#### WHAT IS REQUIRED
Your task is to transcribe, without alteration, the lines from the top of the material below through the line bearing "excess moisture can", inclusive.

============================================================

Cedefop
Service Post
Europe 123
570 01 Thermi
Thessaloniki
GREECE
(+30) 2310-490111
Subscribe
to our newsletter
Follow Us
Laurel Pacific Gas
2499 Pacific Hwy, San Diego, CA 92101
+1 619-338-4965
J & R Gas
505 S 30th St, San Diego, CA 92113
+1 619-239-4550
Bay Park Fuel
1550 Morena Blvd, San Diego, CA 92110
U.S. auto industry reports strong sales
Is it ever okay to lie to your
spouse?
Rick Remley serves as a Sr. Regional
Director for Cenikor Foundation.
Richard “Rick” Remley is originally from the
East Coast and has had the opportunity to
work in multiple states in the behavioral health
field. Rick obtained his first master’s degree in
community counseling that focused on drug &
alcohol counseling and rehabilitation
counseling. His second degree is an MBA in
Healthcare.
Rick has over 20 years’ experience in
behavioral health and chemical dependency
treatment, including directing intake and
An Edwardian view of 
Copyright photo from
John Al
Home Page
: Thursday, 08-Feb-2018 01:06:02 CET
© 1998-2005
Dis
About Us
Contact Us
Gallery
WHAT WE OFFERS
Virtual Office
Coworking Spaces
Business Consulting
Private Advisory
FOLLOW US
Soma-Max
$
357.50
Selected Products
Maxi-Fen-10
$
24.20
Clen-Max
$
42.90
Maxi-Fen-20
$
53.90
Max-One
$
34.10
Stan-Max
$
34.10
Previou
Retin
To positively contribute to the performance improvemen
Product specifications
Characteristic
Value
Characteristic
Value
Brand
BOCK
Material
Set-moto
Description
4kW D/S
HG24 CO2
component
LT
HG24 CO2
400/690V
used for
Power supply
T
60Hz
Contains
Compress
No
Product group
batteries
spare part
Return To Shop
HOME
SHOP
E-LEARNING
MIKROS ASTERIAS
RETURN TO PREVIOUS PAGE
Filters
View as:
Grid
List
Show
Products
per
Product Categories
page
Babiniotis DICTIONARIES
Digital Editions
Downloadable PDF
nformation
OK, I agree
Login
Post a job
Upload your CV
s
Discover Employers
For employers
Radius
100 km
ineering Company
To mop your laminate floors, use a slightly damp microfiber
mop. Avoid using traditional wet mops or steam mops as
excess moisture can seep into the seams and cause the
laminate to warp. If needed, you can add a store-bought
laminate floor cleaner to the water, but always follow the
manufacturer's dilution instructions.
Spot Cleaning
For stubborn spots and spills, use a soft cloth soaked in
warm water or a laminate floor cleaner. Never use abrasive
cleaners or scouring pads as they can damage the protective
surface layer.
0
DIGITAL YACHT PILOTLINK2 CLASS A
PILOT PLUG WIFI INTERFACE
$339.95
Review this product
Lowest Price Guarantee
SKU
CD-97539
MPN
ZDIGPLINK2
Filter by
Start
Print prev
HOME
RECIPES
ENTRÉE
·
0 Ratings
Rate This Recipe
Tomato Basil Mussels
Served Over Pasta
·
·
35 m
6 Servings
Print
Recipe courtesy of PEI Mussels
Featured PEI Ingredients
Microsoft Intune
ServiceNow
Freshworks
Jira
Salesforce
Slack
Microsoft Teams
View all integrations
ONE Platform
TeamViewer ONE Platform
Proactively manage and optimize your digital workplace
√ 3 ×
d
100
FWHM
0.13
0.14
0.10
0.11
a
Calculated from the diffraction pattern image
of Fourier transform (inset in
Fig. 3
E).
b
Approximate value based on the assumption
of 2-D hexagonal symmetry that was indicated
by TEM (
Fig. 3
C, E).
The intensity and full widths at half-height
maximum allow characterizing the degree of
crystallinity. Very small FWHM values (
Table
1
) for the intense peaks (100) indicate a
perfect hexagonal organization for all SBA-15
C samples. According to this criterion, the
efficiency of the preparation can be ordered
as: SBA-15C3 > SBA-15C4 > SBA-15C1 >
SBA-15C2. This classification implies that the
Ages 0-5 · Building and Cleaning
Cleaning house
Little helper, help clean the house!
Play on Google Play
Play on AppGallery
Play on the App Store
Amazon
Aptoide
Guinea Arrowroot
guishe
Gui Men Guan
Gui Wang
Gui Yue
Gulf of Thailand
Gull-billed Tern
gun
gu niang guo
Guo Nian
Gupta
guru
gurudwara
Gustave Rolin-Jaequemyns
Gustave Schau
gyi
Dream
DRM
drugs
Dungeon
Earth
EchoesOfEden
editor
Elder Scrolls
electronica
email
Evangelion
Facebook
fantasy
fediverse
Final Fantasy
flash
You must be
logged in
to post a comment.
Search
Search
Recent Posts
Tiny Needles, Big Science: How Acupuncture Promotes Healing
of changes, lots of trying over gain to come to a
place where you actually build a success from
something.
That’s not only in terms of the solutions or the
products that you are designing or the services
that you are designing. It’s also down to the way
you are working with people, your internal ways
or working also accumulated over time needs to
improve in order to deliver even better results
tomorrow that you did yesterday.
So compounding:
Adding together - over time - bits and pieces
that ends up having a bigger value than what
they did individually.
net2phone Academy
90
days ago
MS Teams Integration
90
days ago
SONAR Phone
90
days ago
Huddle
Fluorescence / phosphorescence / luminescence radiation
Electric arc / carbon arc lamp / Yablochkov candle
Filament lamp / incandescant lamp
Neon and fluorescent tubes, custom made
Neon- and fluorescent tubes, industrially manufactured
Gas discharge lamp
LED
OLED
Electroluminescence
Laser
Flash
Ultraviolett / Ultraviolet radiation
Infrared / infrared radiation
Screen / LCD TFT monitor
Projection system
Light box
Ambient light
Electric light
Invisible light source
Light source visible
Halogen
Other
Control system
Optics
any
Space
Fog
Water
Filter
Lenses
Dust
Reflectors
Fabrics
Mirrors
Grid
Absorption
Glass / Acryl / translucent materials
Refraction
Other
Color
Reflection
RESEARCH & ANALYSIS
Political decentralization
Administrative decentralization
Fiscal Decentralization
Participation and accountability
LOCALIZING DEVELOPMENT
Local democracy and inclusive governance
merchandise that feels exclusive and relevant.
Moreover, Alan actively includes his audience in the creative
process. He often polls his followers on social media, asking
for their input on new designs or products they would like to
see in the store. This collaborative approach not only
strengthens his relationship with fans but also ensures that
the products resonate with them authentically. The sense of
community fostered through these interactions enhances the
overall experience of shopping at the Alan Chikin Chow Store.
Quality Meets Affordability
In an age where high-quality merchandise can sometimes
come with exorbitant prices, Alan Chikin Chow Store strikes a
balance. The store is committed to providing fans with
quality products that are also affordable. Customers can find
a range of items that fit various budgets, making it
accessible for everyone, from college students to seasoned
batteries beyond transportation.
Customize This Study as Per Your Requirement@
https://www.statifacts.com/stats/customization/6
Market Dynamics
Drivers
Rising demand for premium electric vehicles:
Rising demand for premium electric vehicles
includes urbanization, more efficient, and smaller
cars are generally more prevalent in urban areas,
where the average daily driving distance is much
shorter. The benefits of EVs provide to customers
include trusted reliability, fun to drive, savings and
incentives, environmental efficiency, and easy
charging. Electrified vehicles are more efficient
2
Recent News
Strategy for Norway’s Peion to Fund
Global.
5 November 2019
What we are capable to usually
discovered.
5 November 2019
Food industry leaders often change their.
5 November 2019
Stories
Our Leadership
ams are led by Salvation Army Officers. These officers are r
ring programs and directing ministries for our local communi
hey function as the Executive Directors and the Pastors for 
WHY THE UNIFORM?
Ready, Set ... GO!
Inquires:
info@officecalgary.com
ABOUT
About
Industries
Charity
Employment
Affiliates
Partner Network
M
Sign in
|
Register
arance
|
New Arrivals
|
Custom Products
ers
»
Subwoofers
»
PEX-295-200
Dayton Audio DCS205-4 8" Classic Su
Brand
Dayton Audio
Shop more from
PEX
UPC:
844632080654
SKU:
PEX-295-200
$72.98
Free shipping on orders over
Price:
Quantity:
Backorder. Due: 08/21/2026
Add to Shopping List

============================================================

#### OUTPUT FOR THIS EXERCISE
Cedefop
Service Post
Europe 123
570 01 Thermi
Thessaloniki
GREECE
(+30) 2310-490111
Subscribe
to our newsletter
Follow Us
Laurel Pacific Gas
2499 Pacific Hwy, San Diego, CA 92101
+1 619-338-4965
J & R Gas
505 S 30th St, San Diego, CA 92113
+1 619-239-4550
Bay Park Fuel
1550 Morena Blvd, San Diego, CA 92110
U.S. auto industry reports strong sales
Is it ever okay to lie to your
spouse?
Rick Remley serves as a Sr. Regional
Director for Cenikor Foundation.
Richard “Rick” Remley is originally from the
East Coast and has had the opportunity to
work in multiple states in the behavioral health
field. Rick obtained his first master’s degree in
community counseling that focused on drug &
alcohol counseling and rehabilitation
counseling. His second degree is an MBA in
Healthcare.
Rick has over 20 years’ experience in
behavioral health and chemical dependency
treatment, including directing intake and
An Edwardian view of 
Copyright photo from
John Al
Home Page
: Thursday, 08-Feb-2018 01:06:02 CET
© 1998-2005
Dis
About Us
Contact Us
Gallery
WHAT WE OFFERS
Virtual Office
Coworking Spaces
Business Consulting
Private Advisory
FOLLOW US
Soma-Max
$
357.50
Selected Products
Maxi-Fen-10
$
24.20
Clen-Max
$
42.90
Maxi-Fen-20
$
53.90
Max-One
$
34.10
Stan-Max
$
34.10
Previou
Retin
To positively contribute to the performance improvemen
Product specifications
Characteristic
Value
Characteristic
Value
Brand
BOCK
Material
Set-moto
Description
4kW D/S
HG24 CO2
component
LT
HG24 CO2
400/690V
used for
Power supply
T
60Hz
Contains
Compress
No
Product group
batteries
spare part
Return To Shop
HOME
SHOP
E-LEARNING
MIKROS ASTERIAS
RETURN TO PREVIOUS PAGE
Filters
View as:
Grid
List
Show
Products
per
Product Categories
page
Babiniotis DICTIONARIES
Digital Editions
Downloadable PDF
nformation
OK, I agree
Login
Post a job
Upload your CV
s
Discover Employers
For employers
Radius
100 km
ineering Company
To mop your laminate floors, use a slightly damp microfiber
mop. Avoid using traditional wet mops or steam mops as
excess moisture can seep into the seams and cause the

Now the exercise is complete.